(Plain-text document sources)
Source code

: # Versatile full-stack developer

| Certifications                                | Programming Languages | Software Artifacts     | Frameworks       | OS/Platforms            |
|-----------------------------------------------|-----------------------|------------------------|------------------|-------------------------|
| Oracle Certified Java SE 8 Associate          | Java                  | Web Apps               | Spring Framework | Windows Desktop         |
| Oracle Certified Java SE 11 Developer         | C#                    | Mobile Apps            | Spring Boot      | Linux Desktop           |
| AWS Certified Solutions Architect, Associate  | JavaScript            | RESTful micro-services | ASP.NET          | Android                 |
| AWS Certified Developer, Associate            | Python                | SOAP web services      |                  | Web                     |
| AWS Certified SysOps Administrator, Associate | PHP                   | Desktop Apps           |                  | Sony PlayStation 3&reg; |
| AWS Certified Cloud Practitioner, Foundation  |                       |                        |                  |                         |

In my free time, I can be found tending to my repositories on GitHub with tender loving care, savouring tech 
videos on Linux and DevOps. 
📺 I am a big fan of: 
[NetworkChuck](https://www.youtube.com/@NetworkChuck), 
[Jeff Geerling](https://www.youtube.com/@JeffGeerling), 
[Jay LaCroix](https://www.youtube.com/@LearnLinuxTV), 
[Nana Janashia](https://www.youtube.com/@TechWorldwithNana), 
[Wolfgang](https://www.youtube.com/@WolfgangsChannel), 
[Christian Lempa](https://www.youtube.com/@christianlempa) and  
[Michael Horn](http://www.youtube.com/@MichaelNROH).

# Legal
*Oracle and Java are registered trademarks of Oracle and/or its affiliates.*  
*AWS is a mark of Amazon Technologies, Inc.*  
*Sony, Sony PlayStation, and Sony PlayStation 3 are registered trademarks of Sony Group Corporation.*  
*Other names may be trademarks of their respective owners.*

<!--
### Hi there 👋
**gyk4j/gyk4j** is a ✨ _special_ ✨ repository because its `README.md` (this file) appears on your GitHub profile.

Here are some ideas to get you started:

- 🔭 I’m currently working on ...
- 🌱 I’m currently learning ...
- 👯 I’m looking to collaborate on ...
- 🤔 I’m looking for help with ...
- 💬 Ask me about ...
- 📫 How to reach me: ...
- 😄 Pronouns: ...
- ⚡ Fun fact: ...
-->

* _Goal of the exercise_
Exactly repeat the lines above, from the opening line through the one with "PlayStation 3&reg; |", and include nothing else.

* _Worked solution_
Source code

: # Versatile full-stack developer

| Certifications                                | Programming Languages | Software Artifacts     | Frameworks       | OS/Platforms            |
|-----------------------------------------------|-----------------------|------------------------|------------------|-------------------------|
| Oracle Certified Java SE 8 Associate          | Java                  | Web Apps               | Spring Framework | Windows Desktop         |
| Oracle Certified Java SE 11 Developer         | C#                    | Mobile Apps            | Spring Boot      | Linux Desktop           |
| AWS Certified Solutions Architect, Associate  | JavaScript            | RESTful micro-services | ASP.NET          | Android                 |
| AWS Certified Developer, Associate            | Python                | SOAP web services      |                  | Web                     |
| AWS Certified SysOps Administrator, Associate | PHP                   | Desktop Apps           |                  | Sony PlayStation 3&reg; |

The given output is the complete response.